To those that care about our hobby, cars are far more than just transport. You don’t need telling that of course, but after speaking to Keith Harris, who has owned his 1938 Morris Eight for nearly 60 years and has spent around forty of those restoring it through thick and thin, the idea of three year lease deals and the monotony of daily commutes begins to look a bit absurd.
When Harris received the Morris though, aged 15, he couldn’t have known he’d still own the car – now fully restored – into the 2020s. “As a child I was always nutty about cars, and in my teen years I couldn’t wait to be old enough to drive. Unbeknownst to me my elder brother and my father put their heads together, and my brother found a series 2 Morris Eight.”

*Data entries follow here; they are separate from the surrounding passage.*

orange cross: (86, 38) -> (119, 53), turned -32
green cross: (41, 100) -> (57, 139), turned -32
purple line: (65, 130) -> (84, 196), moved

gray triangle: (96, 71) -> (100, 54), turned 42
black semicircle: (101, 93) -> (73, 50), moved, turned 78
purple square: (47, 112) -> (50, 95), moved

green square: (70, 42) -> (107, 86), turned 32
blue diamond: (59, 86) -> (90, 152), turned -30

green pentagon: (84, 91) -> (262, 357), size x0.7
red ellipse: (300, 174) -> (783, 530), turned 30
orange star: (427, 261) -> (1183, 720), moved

Built between 1935 and 1948, the Eight was the British company’s rival to the Ford Model Y – and precursor to one of Britain’s most popular classics, the Morris Minor. And as it turns out, Eights could be picked up for precious little money in the early 1960s.
“They bought it for £5, and I was presented with it before I could drive! It was a great opportunity for a young enthusiast to start taking things apart. And with the guidance of my father, it was readied for the road by the time I was old enough to drive.

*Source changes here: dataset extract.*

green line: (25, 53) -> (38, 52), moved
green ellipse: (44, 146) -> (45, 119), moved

And drive it Harris did, using the car to travel from his rural home to sixth form, and later to university. But after years of use and, in Harris’s words “being thrashed left, right and centre”, the Morris finally sputtered to a halt.
The broken car was dragged back from university to the family home and sympathetically repaired, but this downtime and the draw of newer and flashier cars soon diverted attention elsewhere. “When you start with a Morris Eight and you get your hands on a Sunbeam Rapier, which is what I ended up with shortly afterwards, there’s no looking back!”
Harris never moved the Morris on though. “Living rurally as we did, and having the space, there was no pressure to get rid of it.” The car stayed around for several years before being shoved in the corner of the garage and largely forgotten about. “Then around 40 years ago I thought, this car has either got to go, or I’ve got to give it back its respectability.”
Respectability is such a subjective term, and as it turns out those old repairs were now some way short of the standards Harris had for the car. “It had been resprayed, and retrimmed by my mother, and it was all good stuff, but it was all a bit second hand as well. I got it into my head that I was going to do it seriously, and that’s what I’ve kept faith with over the last 40 years, on and off!”
Life isn’t without its obstacles – it’s fair to say nobody plans to draw a restoration out over four decades – but Harris says the car acted as something of a constant even when the world around might have been getting a little mad. Being able to conveniently store the Morris gave him the freedom to turn his back on it whenever he’d had enough too – knowing the bug would eventually bite once again and it was time to get stuck back in.
Along the way, Harris has picked up skills that led to constant improvements, and that it was never going to be a case of just throwing money at the car. “I’d had some experience with a spray gun over the ensuing years, and I love working with materials generally, with wood, cloth, leather, and that sort of thing” he explains. “Anything that needed doing I tried to do myself, and I like to think with some success!”
Picking up parts when the cars were more commonplace has proven useful too. “When I was younger I bought three or four scrap Morris Eights just for spares – I didn’t pay more than about £2.50 for any of them!” he laughs. These spare parts have proven useful, not least because Harris managed to amass components that have improved both the look and the driving experience of the late 30s model.
“Mine is a series 2, which looked a lot heavier and less pretty than the earlier series, and I decided to morph it into a series 1 in appearance terms, but with later mechanical improvements.
“I dropped in a series E engine from a later model, which is good for 5bhp! When you start with only 23, an extra 5 is quite a desirable leap forward! None of it is ground-breaking stuff for Morris Eight people, because it’s so easy to do. I like to think I’ve combined the appearance of the earlier series 1, with the best sort of performance you’re going to get out of a Morris Eight.”
So what’s it like to drive? “Well that’s a very good question indeed!” chuckles Harris – as it happens, we’ve caught up with him before the car’s documents have hit the floormat and the car is fully legal to drive on the road. But after running up and down the driveway everything apparently works as it should, and Harris already has a journey in mind for the car – based on a photograph he took more than 50 years ago.
“It’s me with a school and university chum, we’re in the car park at the top of the Llanberis pass in Snowdonia,” he explains. “I’ve been saying to my mate that as soon as I get this car on the road we’ll take a trip to the Llanberis pass again, and I’ll take the same photograph we took in the late 60s!”